» SEZIONE DI TESTO:
La drammatica quanto disumana vicenda di Satnam Singh, bracciante di origini indiane, morto a Latina a seguito di un grave incidente sul lavoro e del suo abbandono, ha profondamente scosso l’opinione pubblica. Ed ha riportato all’attualità la piaga del caporalato e le condizioni di schiavitù che ne derivano.

In un saggio di ormai 15 anni fa, il sociologo e politologo Luca Ricolfi aveva parlato di “infrastruttura paraschiavistica” che consente di mantenere stili di vita e abitudini di consumo grazie allo sfruttamento estremo di una quota di lavoratori deprivati di pressoché qualsiasi tipo di tutela o protezione. Ricolfi stimava, allora nel 2019, che questa fascia di lavoro vulnerabile e fragilissima fosse pari a circa 3,5 milioni di persone, in gran parte composta di immigrati. Vista l’illegalità in cui questo mondo opera è difficile pure fare una stima.

Su questi temi si è sviluppata la riflessione promossa dal gruppo giovani Ibc guidati da Lisa Marin con un incontro pubblico che ha visto una larga ma soprattutto sentita partecipazione.

La prima parte della riunione è stata dedicata alla proiezione di alcuni spezzoni del documentario “One day One day” diretto dal giovane regista Olmo Parenti. Un documentario dedicato alle condizioni in cui vivono le persone a Borgo Mezzanone nel nord della Puglia, una delle tante baraccopoli d’Italia, riserva di manodopera per il caporalato.

“E’ stato interessante quanto duro - commenta con le sue parole Lisa Marin – vedere queste persone che impegnano anima e corpo per arrivare a fine giornata e guadagnarsi il minimo per poter vivere. Anzi meno di quanto serve per sopravvivere. Bisogna dirlo apertamente: vivono da schiavi, condizione non accettabile in un Paese come l’Italia che si dice sviluppato”.

E ancora: “E’ stato intenso vedere le diverse situazioni difficili che ogni giorno queste persone devono affrontare, sia nell'ambito lavorativo che nella sfera personale. E’ stato un documentario che fa molto leva sull'umanità di queste persone e la loro forza d'animo nell'affrontare la vita di tutti i giorni: nonostante tutto mostrano molta gratitudine all'Italia per aver salvato le loro vite mentre stavano affrontando il mare”.

Lisa Marin osserva che il documentario “ha particolarmente colpito la sensibilità dei presenti al punto che al termine della proiezione si è registrata una lunga pausa, quasi di smarrimento, come a non voler credere, a ritenere impossibile che cose del genere accadano, che così tante persone siano costrette a vivere in condizioni così disumane”.

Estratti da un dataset
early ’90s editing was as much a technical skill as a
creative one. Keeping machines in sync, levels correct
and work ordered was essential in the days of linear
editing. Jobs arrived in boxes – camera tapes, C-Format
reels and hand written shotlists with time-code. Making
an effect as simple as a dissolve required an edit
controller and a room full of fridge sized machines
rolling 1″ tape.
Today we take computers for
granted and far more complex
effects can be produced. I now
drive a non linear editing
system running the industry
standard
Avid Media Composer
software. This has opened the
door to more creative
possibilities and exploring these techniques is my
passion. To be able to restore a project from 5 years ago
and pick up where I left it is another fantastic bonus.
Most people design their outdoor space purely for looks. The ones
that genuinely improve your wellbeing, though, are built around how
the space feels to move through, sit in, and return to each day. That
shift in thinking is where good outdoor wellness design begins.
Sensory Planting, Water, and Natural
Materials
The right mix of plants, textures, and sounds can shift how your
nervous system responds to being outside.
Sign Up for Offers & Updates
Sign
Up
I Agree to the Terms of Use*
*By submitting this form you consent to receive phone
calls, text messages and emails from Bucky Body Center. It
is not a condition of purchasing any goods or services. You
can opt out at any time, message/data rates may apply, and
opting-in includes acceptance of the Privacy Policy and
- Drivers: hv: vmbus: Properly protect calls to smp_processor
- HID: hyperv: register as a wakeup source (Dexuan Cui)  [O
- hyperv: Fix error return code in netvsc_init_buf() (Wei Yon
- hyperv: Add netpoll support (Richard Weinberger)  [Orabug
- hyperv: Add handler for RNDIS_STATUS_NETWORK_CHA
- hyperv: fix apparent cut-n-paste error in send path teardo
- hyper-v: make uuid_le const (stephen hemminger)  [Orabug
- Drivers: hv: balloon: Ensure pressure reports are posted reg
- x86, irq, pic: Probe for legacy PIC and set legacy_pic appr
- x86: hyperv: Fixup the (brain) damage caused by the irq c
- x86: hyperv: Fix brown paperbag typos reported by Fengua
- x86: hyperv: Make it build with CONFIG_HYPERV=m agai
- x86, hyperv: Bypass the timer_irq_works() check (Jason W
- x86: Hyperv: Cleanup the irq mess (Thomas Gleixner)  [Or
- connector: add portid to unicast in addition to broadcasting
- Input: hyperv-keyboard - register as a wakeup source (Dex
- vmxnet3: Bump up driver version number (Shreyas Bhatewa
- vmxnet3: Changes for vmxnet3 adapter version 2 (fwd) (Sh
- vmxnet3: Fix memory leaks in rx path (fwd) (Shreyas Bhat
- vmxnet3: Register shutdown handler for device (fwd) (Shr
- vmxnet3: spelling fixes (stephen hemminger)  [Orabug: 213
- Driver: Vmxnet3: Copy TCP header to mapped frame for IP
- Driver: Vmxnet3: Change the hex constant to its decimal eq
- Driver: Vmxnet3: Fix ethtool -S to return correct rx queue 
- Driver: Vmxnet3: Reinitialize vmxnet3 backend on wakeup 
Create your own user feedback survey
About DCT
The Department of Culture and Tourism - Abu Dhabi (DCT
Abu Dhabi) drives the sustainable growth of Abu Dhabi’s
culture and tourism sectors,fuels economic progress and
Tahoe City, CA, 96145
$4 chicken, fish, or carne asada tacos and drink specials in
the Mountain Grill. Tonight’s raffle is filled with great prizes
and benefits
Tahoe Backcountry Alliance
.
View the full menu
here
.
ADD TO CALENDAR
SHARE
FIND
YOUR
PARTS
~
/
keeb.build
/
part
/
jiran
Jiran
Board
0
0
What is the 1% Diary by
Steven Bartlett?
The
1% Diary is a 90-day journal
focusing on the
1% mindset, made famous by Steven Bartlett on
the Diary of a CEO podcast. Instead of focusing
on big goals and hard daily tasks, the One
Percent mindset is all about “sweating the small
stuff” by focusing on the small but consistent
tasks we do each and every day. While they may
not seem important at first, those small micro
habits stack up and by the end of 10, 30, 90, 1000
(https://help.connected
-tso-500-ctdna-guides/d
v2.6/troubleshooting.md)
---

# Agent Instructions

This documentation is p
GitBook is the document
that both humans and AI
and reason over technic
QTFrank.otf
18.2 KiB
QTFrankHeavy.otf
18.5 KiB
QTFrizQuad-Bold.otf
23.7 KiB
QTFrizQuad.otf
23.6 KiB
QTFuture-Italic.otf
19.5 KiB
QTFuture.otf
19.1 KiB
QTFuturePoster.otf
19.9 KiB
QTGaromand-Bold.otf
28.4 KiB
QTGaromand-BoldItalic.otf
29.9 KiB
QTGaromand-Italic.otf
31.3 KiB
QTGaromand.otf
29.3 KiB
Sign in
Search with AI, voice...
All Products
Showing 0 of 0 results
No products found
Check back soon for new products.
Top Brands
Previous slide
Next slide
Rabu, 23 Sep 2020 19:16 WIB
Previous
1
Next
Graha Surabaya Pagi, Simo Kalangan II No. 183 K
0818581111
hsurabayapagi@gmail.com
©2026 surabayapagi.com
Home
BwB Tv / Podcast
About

» CONSEGNA 1: Nel testo sul caporalato, chi ha diretto il documentario “One day One day”?
» CONSEGNA 2: Ricopia dal testo sul caporalato il tratto che va da "Su questi temi" fino a "soprattutto sentita partecipazione.".
Le voci riportate qui non servono per lo svolgimento.

» RISPOSTA SCRITTA 1: Il giovane regista Olmo Parenti.

» RISPOSTA SCRITTA 2:
Su questi temi si è sviluppata la riflessione promossa dal gruppo giovani Ibc guidati da Lisa Marin con un incontro pubblico che ha visto una larga ma soprattutto sentita partecipazione.